- Born: Calista Vinton September 1841 Burma
- Died: July 1924 (aged 82) Brooklyn, New York
- Occupations: Baptist missionary, physician
- Parent(s): Justus Vinton, Calista Vinton
- Relatives: Gordon Seagrave (grand-nephew)

= Calista V. Luther =

American missionary

Calista Vinton Luther (September 1841 – July 1924) was an American missionary and medical doctor, born in Burma (Myanmar). She was a physician after completing her medical degree in 1885, and ran a small sanitarium in New Jersey.

== Early life ==
Calista Vinton was born in Burma, the daughter of American Baptist missionaries Justus Vinton and Calista Vinton. Her parents had been working in Burma for seven years when she was born. She was educated at Suffield Academy in Connecticut from 1854 to 1858.

== Career ==
From 1864 to 1872, she and her husband continued her parents' work and ran the Kemmerdine Mission school and clinic in Kyimyintaing, three miles from Rangoon (Yangon). Calista Luther wrote an algebra textbook in the Karen language.

Rev. Luther's health suffered, and they moved to the United States. In Philadelphia, Calista V. Luther trained as a physician at the Woman's Medical College of Pennsylvania, graduating in 1885, and practiced in that city. She, Marie K. Formad, and two other women doctors ran an evening dispensary for working women to receive medical care and advice at a convenient time. She ran a small summer sanitarium for women in South Orange, New Jersey and Old Saybrook, Connecticut. She spoke on women's medical education, and modern treatments for insanity. Among her patients was Viscountess de Suzannet, the former Margaret Knower. Luther retired from medical work in 1917.
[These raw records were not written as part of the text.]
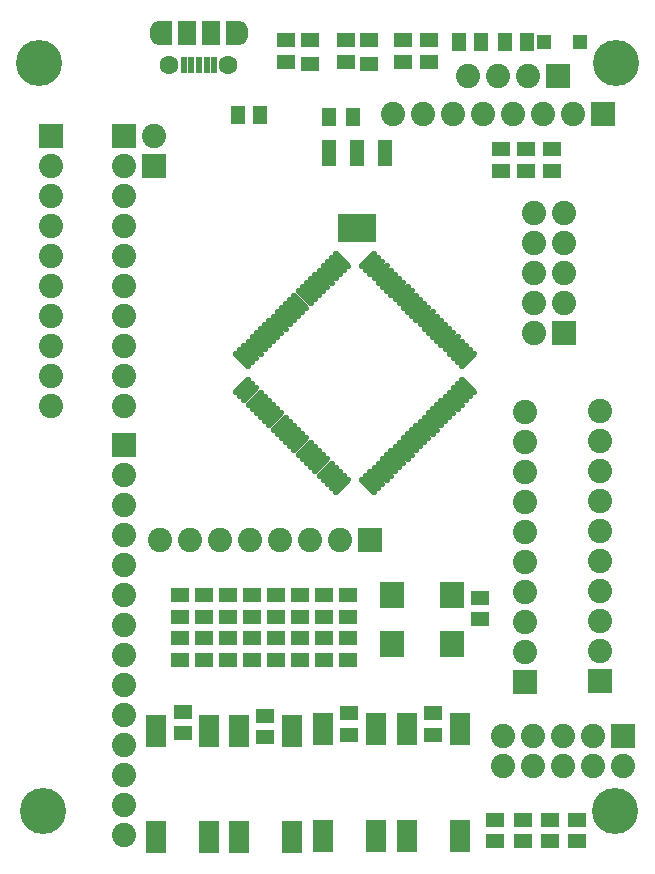
<source format=gts>
G04*
G04 #@! TF.GenerationSoftware,Altium Limited,Altium Designer,20.1.10 (176)*
G04*
G04 Layer_Color=8388736*
%FSLAX24Y24*%
%MOIN*%
G70*
G04*
G04 #@! TF.SameCoordinates,9D01BC41-1964-44B2-BAAF-85125F902256*
G04*
G04*
G04 #@! TF.FilePolarity,Negative*
G04*
G01*
G75*
%ADD32R,0.0592X0.0474*%
%ADD33R,0.0197X0.0571*%
%ADD34R,0.0630X0.0787*%
%ADD35R,0.0474X0.0592*%
%ADD36R,0.0493X0.0631*%
%ADD37R,0.0474X0.0474*%
%ADD38R,0.0631X0.0493*%
%ADD39R,0.0480X0.0880*%
%ADD40R,0.1280X0.0980*%
%ADD41R,0.0671X0.1064*%
G04:AMPARAMS|DCode=42|XSize=19.8mil|YSize=78.9mil|CornerRadius=0mil|HoleSize=0mil|Usage=FLASHONLY|Rotation=315.000|XOffset=0mil|YOffset=0mil|HoleType=Round|Shape=Round|*
%AMOVALD42*
21,1,0.0591,0.0198,0.0000,0.0000,45.0*
1,1,0.0198,-0.0209,-0.0209*
1,1,0.0198,0.0209,0.0209*
%
%ADD42OVALD42*%

G04:AMPARAMS|DCode=43|XSize=19.8mil|YSize=78.9mil|CornerRadius=0mil|HoleSize=0mil|Usage=FLASHONLY|Rotation=225.000|XOffset=0mil|YOffset=0mil|HoleType=Round|Shape=Round|*
%AMOVALD43*
21,1,0.0591,0.0198,0.0000,0.0000,315.0*
1,1,0.0198,-0.0209,0.0209*
1,1,0.0198,0.0209,-0.0209*
%
%ADD43OVALD43*%

%ADD44R,0.0789X0.0867*%
%ADD45C,0.0630*%
%ADD46O,0.0512X0.0787*%
%ADD47R,0.0808X0.0808*%
%ADD48C,0.0808*%
%ADD49R,0.0808X0.0808*%
%ADD50C,0.1537*%
G36*
X6008Y27146D02*
X5516D01*
Y27933D01*
X6008D01*
Y27146D01*
D01*
D02*
G37*
G36*
X8272D02*
X7780D01*
Y27933D01*
X8272D01*
Y27146D01*
D01*
D02*
G37*
D32*
X12554Y27309D02*
D03*
Y26509D02*
D03*
X10600Y27310D02*
D03*
Y26510D02*
D03*
D33*
X7406Y26476D02*
D03*
X7150D02*
D03*
X6894D02*
D03*
X6638D02*
D03*
X6382D02*
D03*
D34*
X7288Y27539D02*
D03*
X6500D02*
D03*
D35*
X11220Y24750D02*
D03*
X12020D02*
D03*
D36*
X8186Y24800D02*
D03*
X8914D02*
D03*
X16307Y27250D02*
D03*
X15578D02*
D03*
X17086Y27250D02*
D03*
X17814D02*
D03*
D37*
X18406D02*
D03*
X19587D02*
D03*
D38*
X19500Y1314D02*
D03*
Y586D02*
D03*
X18600Y1314D02*
D03*
Y586D02*
D03*
X17700Y1314D02*
D03*
Y586D02*
D03*
X16750Y1314D02*
D03*
Y586D02*
D03*
X17800Y23664D02*
D03*
Y22936D02*
D03*
X13702Y26571D02*
D03*
X18650Y22936D02*
D03*
Y23664D02*
D03*
X11050Y7357D02*
D03*
Y6629D02*
D03*
X10250Y7357D02*
D03*
Y6629D02*
D03*
X9450Y7357D02*
D03*
Y6629D02*
D03*
X8650Y7357D02*
D03*
Y6629D02*
D03*
X7850Y7357D02*
D03*
Y6629D02*
D03*
X7050Y7357D02*
D03*
Y6629D02*
D03*
X6250Y7357D02*
D03*
Y6629D02*
D03*
X11850Y7357D02*
D03*
Y6629D02*
D03*
X6250Y8079D02*
D03*
Y8807D02*
D03*
X7050Y8079D02*
D03*
Y8807D02*
D03*
X7850Y8079D02*
D03*
Y8807D02*
D03*
X11850Y8079D02*
D03*
Y8807D02*
D03*
X11050Y8079D02*
D03*
Y8807D02*
D03*
X10250Y8079D02*
D03*
Y8807D02*
D03*
X8650Y8079D02*
D03*
Y8807D02*
D03*
X9450Y8079D02*
D03*
Y8807D02*
D03*
X6350Y4914D02*
D03*
Y4186D02*
D03*
X9096Y4785D02*
D03*
Y4057D02*
D03*
X11900Y4864D02*
D03*
Y4136D02*
D03*
X14700Y4864D02*
D03*
Y4136D02*
D03*
X16250Y8714D02*
D03*
Y7986D02*
D03*
X14552Y26571D02*
D03*
Y27300D02*
D03*
X13702D02*
D03*
X11811Y26571D02*
D03*
X9804Y27300D02*
D03*
X11811D02*
D03*
X9804Y26571D02*
D03*
X16950Y23664D02*
D03*
Y22936D02*
D03*
D39*
X12150Y23550D02*
D03*
X11220Y23550D02*
D03*
X13080D02*
D03*
D40*
X12150Y21050D02*
D03*
D41*
X7236Y728D02*
D03*
X5464D02*
D03*
X7236Y4272D02*
D03*
X5464D02*
D03*
X9986Y728D02*
D03*
X8214D02*
D03*
X9986Y4272D02*
D03*
X8214D02*
D03*
X12786Y778D02*
D03*
X11014D02*
D03*
X12786Y4322D02*
D03*
X11014D02*
D03*
X15586Y778D02*
D03*
X13814D02*
D03*
X15586Y4322D02*
D03*
X13814D02*
D03*
D42*
X15872Y16631D02*
D03*
X15733Y16771D02*
D03*
X15594Y16910D02*
D03*
X15455Y17049D02*
D03*
X15315Y17188D02*
D03*
X15176Y17327D02*
D03*
X15037Y17467D02*
D03*
X14898Y17606D02*
D03*
X14759Y17745D02*
D03*
X14619Y17884D02*
D03*
X14480Y18023D02*
D03*
X14341Y18163D02*
D03*
X14202Y18302D02*
D03*
X14063Y18441D02*
D03*
X13923Y18580D02*
D03*
X13784Y18719D02*
D03*
X13645Y18859D02*
D03*
X13506Y18998D02*
D03*
X13367Y19137D02*
D03*
X13227Y19276D02*
D03*
X13088Y19415D02*
D03*
X12949Y19555D02*
D03*
X12810Y19694D02*
D03*
X12671Y19833D02*
D03*
X12531Y19972D02*
D03*
X8328Y15769D02*
D03*
X8467Y15629D02*
D03*
X8606Y15490D02*
D03*
X8745Y15351D02*
D03*
X8885Y15212D02*
D03*
X9024Y15073D02*
D03*
X9163Y14933D02*
D03*
X9302Y14794D02*
D03*
X9441Y14655D02*
D03*
X9581Y14516D02*
D03*
X9720Y14377D02*
D03*
X9859Y14237D02*
D03*
X9998Y14098D02*
D03*
X10137Y13959D02*
D03*
X10277Y13820D02*
D03*
X10416Y13681D02*
D03*
X10555Y13541D02*
D03*
X10694Y13402D02*
D03*
X10833Y13263D02*
D03*
X10973Y13124D02*
D03*
X11112Y12985D02*
D03*
X11251Y12845D02*
D03*
X11390Y12706D02*
D03*
X11529Y12567D02*
D03*
X11668Y12428D02*
D03*
D43*
Y19972D02*
D03*
X11529Y19833D02*
D03*
X11390Y19694D02*
D03*
X11251Y19555D02*
D03*
X11112Y19415D02*
D03*
X10973Y19276D02*
D03*
X10833Y19137D02*
D03*
X10694Y18998D02*
D03*
X10555Y18859D02*
D03*
X10416Y18719D02*
D03*
X10277Y18580D02*
D03*
X10137Y18441D02*
D03*
X9998Y18302D02*
D03*
X9859Y18163D02*
D03*
X9720Y18023D02*
D03*
X9581Y17884D02*
D03*
X9441Y17745D02*
D03*
X9302Y17606D02*
D03*
X9163Y17467D02*
D03*
X9024Y17327D02*
D03*
X8885Y17188D02*
D03*
X8745Y17049D02*
D03*
X8606Y16910D02*
D03*
X8467Y16771D02*
D03*
X8328Y16631D02*
D03*
X12531Y12428D02*
D03*
X12671Y12567D02*
D03*
X12810Y12706D02*
D03*
X12949Y12845D02*
D03*
X13088Y12985D02*
D03*
X13227Y13124D02*
D03*
X13367Y13263D02*
D03*
X13506Y13402D02*
D03*
X13645Y13541D02*
D03*
X13784Y13681D02*
D03*
X13923Y13820D02*
D03*
X14063Y13959D02*
D03*
X14202Y14098D02*
D03*
X14341Y14237D02*
D03*
X14480Y14377D02*
D03*
X14619Y14516D02*
D03*
X14759Y14655D02*
D03*
X14898Y14794D02*
D03*
X15037Y14933D02*
D03*
X15176Y15073D02*
D03*
X15315Y15212D02*
D03*
X15455Y15351D02*
D03*
X15594Y15490D02*
D03*
X15733Y15629D02*
D03*
X15872Y15769D02*
D03*
D44*
X15324Y8817D02*
D03*
Y7163D02*
D03*
X13326Y8817D02*
D03*
Y7163D02*
D03*
D45*
X7878Y26476D02*
D03*
X5910D02*
D03*
D46*
X8272Y27539D02*
D03*
X5516D02*
D03*
D47*
X5400Y23110D02*
D03*
X17750Y5900D02*
D03*
X20250Y5950D02*
D03*
X4400Y13800D02*
D03*
X19050Y17550D02*
D03*
X4400Y24100D02*
D03*
X1950D02*
D03*
D48*
X5400Y24110D02*
D03*
X17750Y12900D02*
D03*
Y11900D02*
D03*
Y9900D02*
D03*
Y8900D02*
D03*
Y7900D02*
D03*
Y6900D02*
D03*
Y10900D02*
D03*
Y13900D02*
D03*
Y14900D02*
D03*
X20250Y12950D02*
D03*
Y11950D02*
D03*
Y9950D02*
D03*
Y8950D02*
D03*
Y7950D02*
D03*
Y6950D02*
D03*
Y10950D02*
D03*
Y13950D02*
D03*
Y14950D02*
D03*
X4400Y800D02*
D03*
Y1800D02*
D03*
Y6800D02*
D03*
Y7800D02*
D03*
Y9800D02*
D03*
Y10800D02*
D03*
Y11800D02*
D03*
Y12800D02*
D03*
Y8800D02*
D03*
Y5800D02*
D03*
Y4800D02*
D03*
Y2800D02*
D03*
Y3800D02*
D03*
X18050Y21550D02*
D03*
X19050D02*
D03*
X18050Y20550D02*
D03*
X19050D02*
D03*
X19050Y19550D02*
D03*
X18050D02*
D03*
X19050Y18550D02*
D03*
X18050D02*
D03*
Y17550D02*
D03*
X4400Y15100D02*
D03*
Y16100D02*
D03*
Y19100D02*
D03*
Y23100D02*
D03*
Y22100D02*
D03*
Y21100D02*
D03*
Y20100D02*
D03*
Y18100D02*
D03*
Y17100D02*
D03*
X1950Y15100D02*
D03*
Y16100D02*
D03*
Y19100D02*
D03*
Y23100D02*
D03*
Y22100D02*
D03*
Y21100D02*
D03*
Y20100D02*
D03*
Y18100D02*
D03*
Y17100D02*
D03*
X15350Y24850D02*
D03*
X19350D02*
D03*
X18350D02*
D03*
X17350D02*
D03*
X16350D02*
D03*
X14350D02*
D03*
X13350D02*
D03*
X17850Y26100D02*
D03*
X16850D02*
D03*
X15850D02*
D03*
X21028Y3105D02*
D03*
X20028D02*
D03*
Y4105D02*
D03*
X19028Y3105D02*
D03*
Y4105D02*
D03*
X18028Y4105D02*
D03*
Y3105D02*
D03*
X17028Y4105D02*
D03*
Y3105D02*
D03*
X7600Y10650D02*
D03*
X5600D02*
D03*
X9600D02*
D03*
X11600D02*
D03*
X10600D02*
D03*
X6600D02*
D03*
X8600D02*
D03*
D49*
X20350Y24850D02*
D03*
X18850Y26100D02*
D03*
X21028Y4105D02*
D03*
X12600Y10650D02*
D03*
D50*
X1700Y1600D02*
D03*
X20750D02*
D03*
X20800Y26550D02*
D03*
X1550D02*
D03*
M02*

</source>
Luther wrote a biography of her parents, The Vintons and the Karens (1880). She also contributed a chapter on Karen children to Child Life in Many Lands (1903). She was president of the Woman's Baptist Foreign Mission Society in Newark, New Jersey, and of the Alumnae Association of the Woman's Medical College of Pennsylvania. In 1903, she spoke at the annual meeting of the New Jersey Woman Suffrage Association.

== Personal life ==
In 1864, Calista Vinton married a fellow missionary, Robert Morris Luther, an ordained minister trained at Princeton Theological Seminary. They had two daughters, Edith and Agnes, both born in Burma. Calista Vinton Luther was widowed in 1903 and died in July 1924, in Brooklyn. Her brother's grandson was surgeon Gordon Seagrave. Gordon Seagrave was the father of historian Sterling Vinton Seagrave, and grandfather of actress Jocelyn Seagrave.